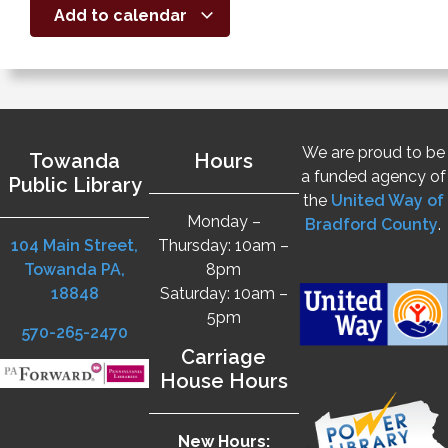
Add to calendar
We are proud to be
Towanda
Hours
a funded agency of
Public Library
the
United Way of
Monday –
Bradford County
.
104 Main Street,
Thursday: 10am –
Towanda PA,
8pm
18848
Saturday: 10am –
5pm
570-265-2470
Carriage
House Hours
New Hours:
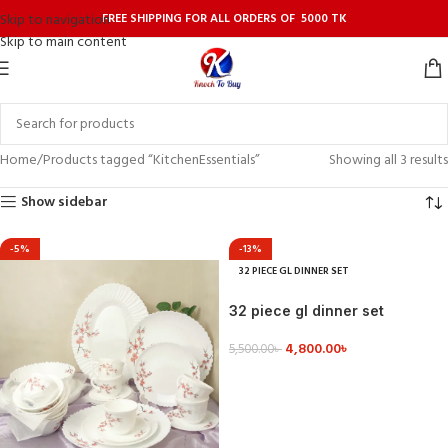
FREE SHIPPING FOR ALL ORDERS OF 5000 TK
Skip to navigation
Skip to main content
Home
Products tagged “KitchenEssentials”
Showing all 3 results
Show sidebar
-5%
-13%
32 PIECE GL DINNER SET
32 piece gl dinner set
4,800.00
৳
5,500.00
৳
VIEW DETAILS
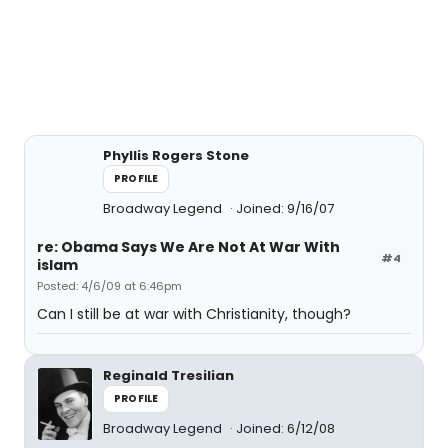
Phyllis Rogers Stone
PROFILE
Broadway Legend
Joined: 9/16/07
re: Obama Says We Are Not At War With
#4
islam
Posted: 4/6/09 at 6:46pm
Can I still be at war with Christianity, though?
Reginald Tresilian
PROFILE
Broadway Legend
Joined: 6/12/08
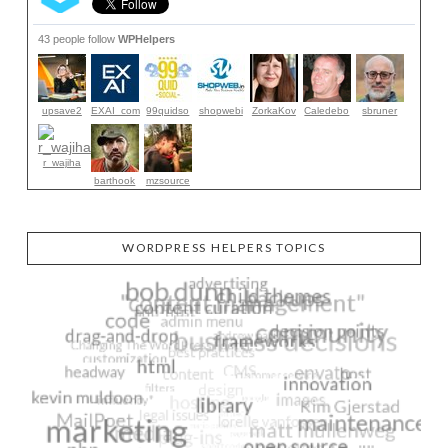
43 people follow
WPHelpers
upsave2
EXAI_com
99quidso
shopwebi
ZorkaKov
Caledebo
sbruner
r_wajiha
barthook
mzsource
WORDPRESS HELPERS TOPICS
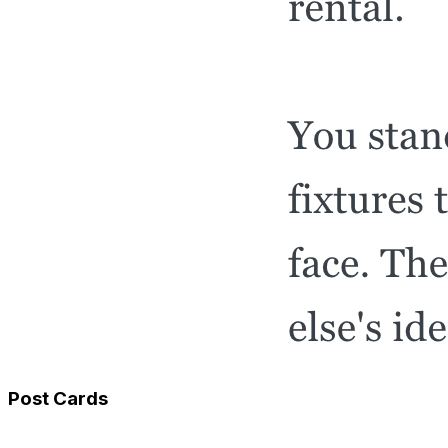
Post Cards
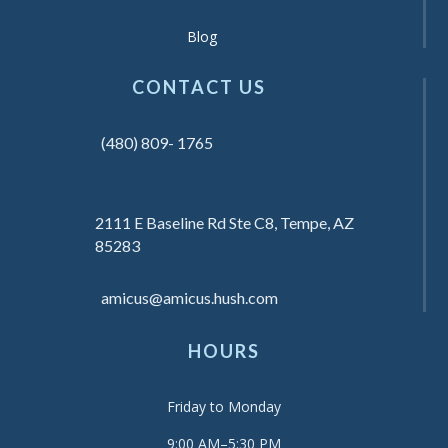
Blog
CONTACT US
(480) 809- 1765
2111 E Baseline Rd Ste C8, Tempe, AZ
85283
amicus@amicus.hush.com
HOURS
Friday to Monday
9:00 AM–5:30 PM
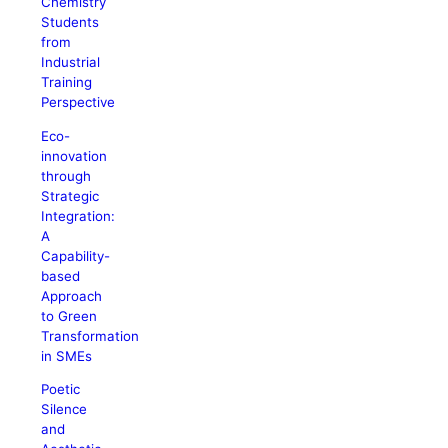
Chemistry
Students
from
Industrial
Training
Perspective
Eco-
innovation
through
Strategic
Integration:
A
Capability-
based
Approach
to Green
Transformation
in SMEs
Poetic
Silence
and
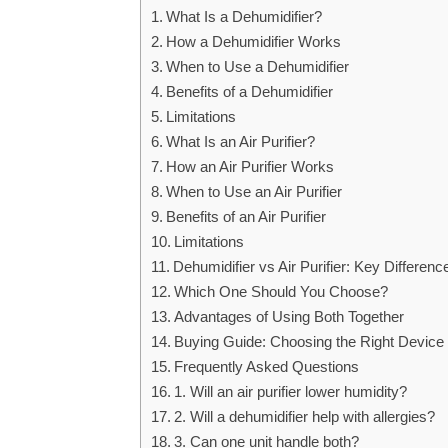
What Is a Dehumidifier?
How a Dehumidifier Works
When to Use a Dehumidifier
Benefits of a Dehumidifier
Limitations
What Is an Air Purifier?
How an Air Purifier Works
When to Use an Air Purifier
Benefits of an Air Purifier
Limitations
Dehumidifier vs Air Purifier: Key Differenc
Which One Should You Choose?
Advantages of Using Both Together
Buying Guide: Choosing the Right Device
Frequently Asked Questions
1. Will an air purifier lower humidity?
2. Will a dehumidifier help with allergies?
3. Can one unit handle both?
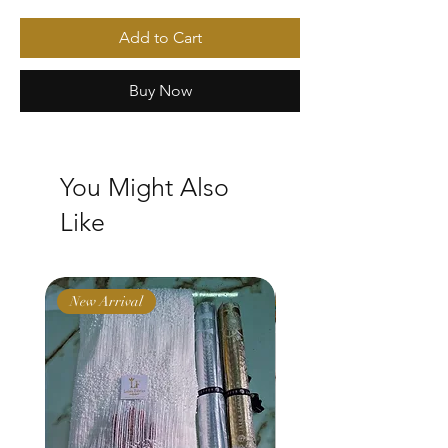
Add to Cart
Buy Now
You Might Also
Like
New Arrival
New Arrival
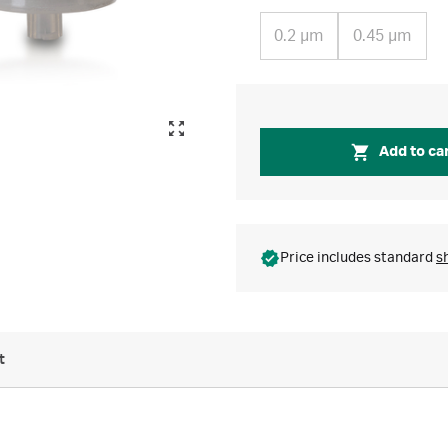
0.2 µm
0.45 µm
Add to ca
Price includes standard
s
t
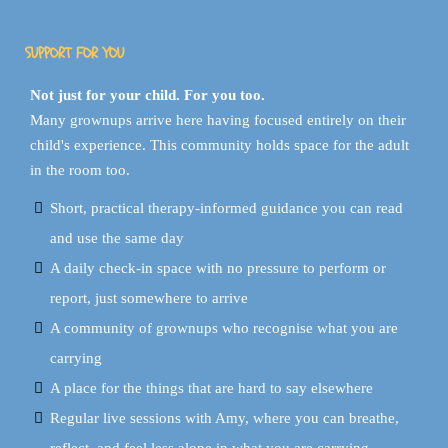
SUPPORT FOR YOU
Not just for your child. For you too.
Many grownups arrive here having focused entirely on their
child's experience. This community holds space for the adult
in the room too.
Short, practical therapy-informed guidance you can read
and use the same day
A daily check-in space with no pressure to perform or
report, just somewhere to arrive
A community of grownups who recognise what you are
carrying
A place for the things that are hard to say elsewhere
Regular live sessions with Amy, where you can breathe,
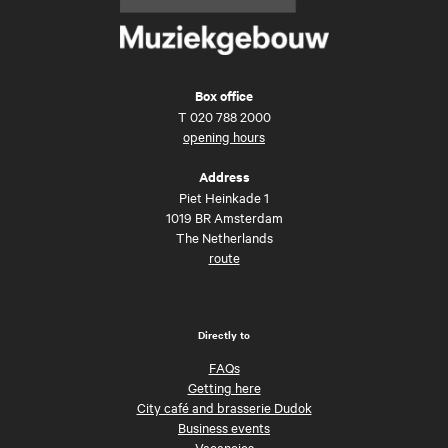
Box office
T
020 788 2000
opening hours
Address
Piet Heinkade 1
1019 BR Amsterdam
The Netherlands
route
Directly to
FAQs
Getting here
City café and brasserie Dudok
Business events
Vacancies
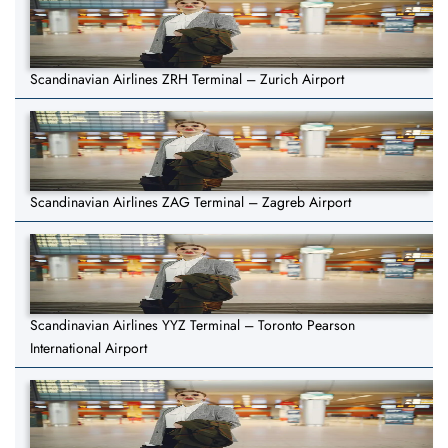
Scandinavian Airlines ZRH Terminal – Zurich Airport
Scandinavian Airlines ZAG Terminal – Zagreb Airport
Scandinavian Airlines YYZ Terminal – Toronto Pearson
International Airport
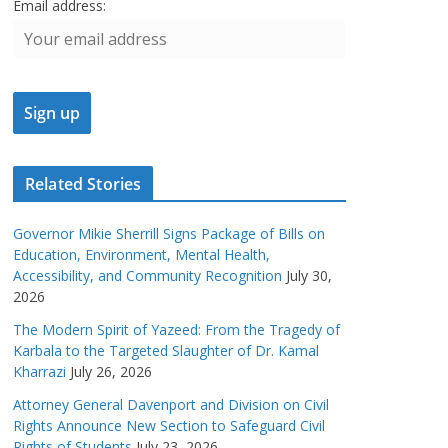
Email address:
Related Stories
Governor Mikie Sherrill Signs Package of Bills on
Education, Environment, Mental Health,
Accessibility, and Community Recognition
July 30,
2026
The Modern Spirit of Yazeed: From the Tragedy of
Karbala to the Targeted Slaughter of Dr. Kamal
Kharrazi
July 26, 2026
Attorney General Davenport and Division on Civil
Rights Announce New Section to Safeguard Civil
Rights of Students
July 23, 2026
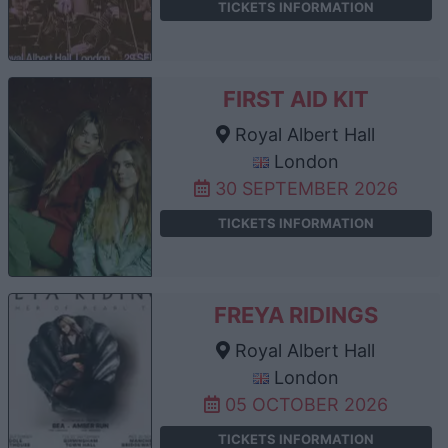
TICKETS INFORMATION
FIRST AID KIT
Royal Albert Hall
London
30 SEPTEMBER 2026
TICKETS INFORMATION
FREYA RIDINGS
Royal Albert Hall
London
05 OCTOBER 2026
TICKETS INFORMATION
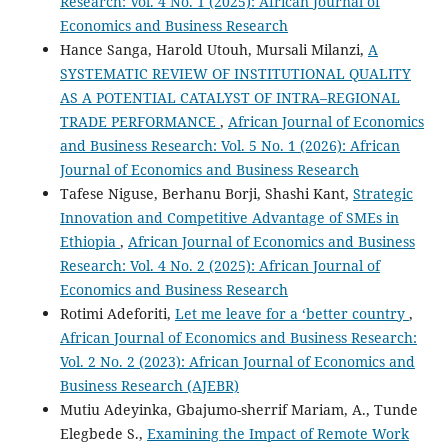
Research: Vol. 4 No. 1 (2025): African Journal of
Economics and Business Research
Hance Sanga, Harold Utouh, Mursali Milanzi,
A
SYSTEMATIC REVIEW OF INSTITUTIONAL QUALITY
AS A POTENTIAL CATALYST OF INTRA–REGIONAL
TRADE PERFORMANCE
,
African Journal of Economics
and Business Research: Vol. 5 No. 1 (2026): African
Journal of Economics and Business Research
Tafese Niguse, Berhanu Borji, Shashi Kant,
Strategic
Innovation and Competitive Advantage of SMEs in
Ethiopia
,
African Journal of Economics and Business
Research: Vol. 4 No. 2 (2025): African Journal of
Economics and Business Research
Rotimi Adeforiti,
Let me leave for a ‘better country
,
African Journal of Economics and Business Research:
Vol. 2 No. 2 (2023): African Journal of Economics and
Business Research (AJEBR)
Mutiu Adeyinka, Gbajumo-sherrif Mariam, A., Tunde
Elegbede S.,
Examining the Impact of Remote Work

──────────────────────────────

◆ WHAT IS NEEDED
Copy out every line of the material above that contains the word "Journal".

◆ TASK RESULT
Research: Vol. 4 No. 1 (2025): African Journal of
African Journal of Economics
Journal of Economics and Business Research
African Journal of Economics and Business
Research: Vol. 4 No. 2 (2025): African Journal of
African Journal of Economics and Business Research:
Vol. 2 No. 2 (2023): African Journal of Economics and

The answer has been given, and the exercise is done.